Humphrey shined as a rookie who played in all 16 games and started five. According to Pro Football Focus (PFF), he held opposing quarterbacks to the fifth-lowest quarterback rating (53.5) in the NFL – one spot behind Smith.

This year, and especially during the first quarter of the season, Humphrey will see a lot more targets. Defensive Coordinator Wink Martindale is confident the results will be the same or better.

"I'm really excited to see what Marlon is going to do – not what he can do, what he's going to do," Martindale said Thursday.

Humphrey said his next step is becoming more of a playmaker. The Ravens led the NFL in interceptions last year and Humphrey wants to contribute more than the two he had last season.

"I want to help make plays that really change games, those big plays – interceptions, forced fumbles," Humphrey said.

First up will be facing Bills quarterback Nathan Peterman, who threw five interceptions in the first half of his first NFL start last year, and wide receivers Kelvin Benjamin and Zay Jones.

Watch Za'Darius Smith for a Breakout Season

Every time Za'Darius Smith beat somebody in a one-on-one pass rush drill this summer, Terrell Suggs would shout out, "There goes Pernell McPhee!"

For more tuned-in Ravens fans, McPhee was a 2011 fifth-round pick who burst onto the scene with six sacks as a rookie, dipped in his next two seasons, then had a breakout performance with 7.5 sacks in his fourth (contract) year. He cashed in on a big deal with the Chicago Bears.

Smith was a fourth-round pick in 2015 who put up 5.5 sacks in his rookie season, then notched just one the following year and 3.5 last season.

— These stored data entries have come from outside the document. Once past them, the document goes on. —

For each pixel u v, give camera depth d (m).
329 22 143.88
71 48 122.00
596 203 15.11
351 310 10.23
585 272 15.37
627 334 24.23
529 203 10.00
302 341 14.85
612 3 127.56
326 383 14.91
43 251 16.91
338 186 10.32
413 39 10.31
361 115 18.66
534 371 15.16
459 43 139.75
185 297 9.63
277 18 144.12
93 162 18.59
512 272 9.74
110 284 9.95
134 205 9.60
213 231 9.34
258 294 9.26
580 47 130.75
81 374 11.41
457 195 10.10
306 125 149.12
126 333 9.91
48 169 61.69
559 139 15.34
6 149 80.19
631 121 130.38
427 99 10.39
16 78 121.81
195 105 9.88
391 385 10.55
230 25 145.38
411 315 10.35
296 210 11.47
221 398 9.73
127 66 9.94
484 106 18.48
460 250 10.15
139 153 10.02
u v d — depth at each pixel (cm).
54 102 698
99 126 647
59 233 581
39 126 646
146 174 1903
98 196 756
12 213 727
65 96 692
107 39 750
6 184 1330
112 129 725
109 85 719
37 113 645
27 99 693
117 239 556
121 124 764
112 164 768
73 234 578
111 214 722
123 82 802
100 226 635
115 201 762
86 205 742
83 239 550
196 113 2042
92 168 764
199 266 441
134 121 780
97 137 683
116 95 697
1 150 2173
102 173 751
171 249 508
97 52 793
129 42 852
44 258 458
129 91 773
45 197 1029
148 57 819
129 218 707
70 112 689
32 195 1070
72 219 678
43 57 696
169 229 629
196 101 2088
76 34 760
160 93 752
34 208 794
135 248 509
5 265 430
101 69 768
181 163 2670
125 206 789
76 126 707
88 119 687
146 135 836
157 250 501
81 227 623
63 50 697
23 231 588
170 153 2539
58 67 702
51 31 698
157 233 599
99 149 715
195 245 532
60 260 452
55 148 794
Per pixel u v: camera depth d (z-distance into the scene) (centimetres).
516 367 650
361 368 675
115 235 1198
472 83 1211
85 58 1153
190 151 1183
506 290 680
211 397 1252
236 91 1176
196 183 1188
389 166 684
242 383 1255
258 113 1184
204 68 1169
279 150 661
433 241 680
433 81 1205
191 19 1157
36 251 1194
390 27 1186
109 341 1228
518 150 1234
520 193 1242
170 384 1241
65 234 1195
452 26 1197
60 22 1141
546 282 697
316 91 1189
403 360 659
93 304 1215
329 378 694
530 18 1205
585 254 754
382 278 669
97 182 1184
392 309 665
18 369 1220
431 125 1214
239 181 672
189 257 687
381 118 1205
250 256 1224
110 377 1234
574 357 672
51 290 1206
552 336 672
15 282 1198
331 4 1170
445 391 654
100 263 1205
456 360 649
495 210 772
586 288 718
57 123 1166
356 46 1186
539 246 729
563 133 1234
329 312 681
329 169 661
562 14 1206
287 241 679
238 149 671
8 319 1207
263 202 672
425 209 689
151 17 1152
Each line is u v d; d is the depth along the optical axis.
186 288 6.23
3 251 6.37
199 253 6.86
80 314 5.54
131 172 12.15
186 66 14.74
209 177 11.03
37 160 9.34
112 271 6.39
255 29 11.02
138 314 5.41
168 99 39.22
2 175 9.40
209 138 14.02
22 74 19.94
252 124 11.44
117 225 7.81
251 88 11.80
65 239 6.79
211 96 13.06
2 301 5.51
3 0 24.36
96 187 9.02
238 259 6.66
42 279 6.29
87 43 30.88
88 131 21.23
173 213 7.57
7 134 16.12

And now, just like McPhee, Smith looks to be on pace for a lucrative fourth year.

"'Z' had the best training camp I've ever seen him have since I've been here," Martindale said.

Smith's lack of sacks last year is somewhat misleading. There's sacks and there's pressure. Both negatively affect quarterbacks. While Smith had 3.5 sacks, he had an additional 12 quarterback hits. According to PFF, that was tied for the fifth-most among 3-4 outside linebackers in the NFL, along with Denver Broncos All-Pro Von Miller.

"I'm super excited to go into Year 4," Smith said. "I've made a lot of strides and missed a lot of sacks, but now it's time to go out there and finish everything."

Why the Ravens Picked Janarion Grant as Their Returner

The 53-man roster competition that most went down to the wire may have been at kick/punt returner.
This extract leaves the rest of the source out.